Image

Imagedrchase wrote in Imagephp_dev

Me again - Weird PHP/XML problem

It's me again. I removed my previous post about my PHP/XML problem to further dive into it and try some more things. I've completely run out of ideas.


I have a PHP page reading an XML file. The XML file has some data with HTML entities, that is, characters represented in the form ü for a ü. When it's being read, inside my character handler function I assign the data to a variable. It was originally assigned to a complex structure but as I simplified the code to track down the problem I noticed it happened no matter what I assign it to.

The character handler looks like this:
    116    function char_data($parser, $data) {
    117       global $stack, $id, $elements;
        ...
    127       if($stack[count($stack) - 1] == 'TITLE') {
    141          $elements[$id] = $data;
    142          echo $elements[$id]; // this works fine
    145       }
    146       echo $elements[$id]; // this does NOT
    147    } 


Basically, I assign the data to an associative array (does the same thing if I just assign it to a variable, so it's not the assoc. array's fault) and echo it. Displays fine...for instance, if the data is:

<TITLE>Hello G&#252;nter!</TITLE>

It will display:
Hello Günter!

Then, once I exit the if-block, it cuts the text off at the last html entity, so the second echo statement would only return:
nter!

This doesn't work if I assign the strings to variables by hand, only when reading from a plaintext XML file. Why does it work inside the if-block and not right afterwards? Isn't it the same data?! The variable is a global so it has nothing to do with scope (it shouldn't at least), and the data gets into the variable as it almost successfully echoes it after the if-block terminates. The same thing happens if I don't put the assignment in an if-block and just echo the data inside the function, and then when I leave the function it no longer displays correctly.
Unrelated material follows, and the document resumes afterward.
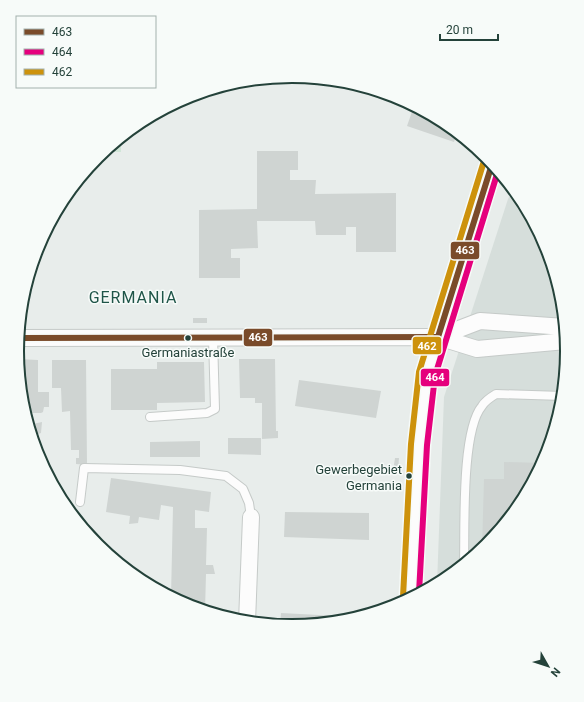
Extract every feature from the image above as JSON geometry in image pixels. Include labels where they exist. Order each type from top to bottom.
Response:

I've been banging my head about this problem for the past few days as it makes absolutely no sense at all. I really don't want to convert the entire file into a tree-like structure each time the page is called...it's a huge (>6MB) file and it takes long enough to parse as it is.

Any ideas? Suggestions? I've tried doing a replacement of the characters with htmlentities, html_entity_encode (or is it decode? whichever it was...), and regular expression search-and-replacements, to no avail. It always cuts it off and starts the text at the last html entity once I exit the if-block.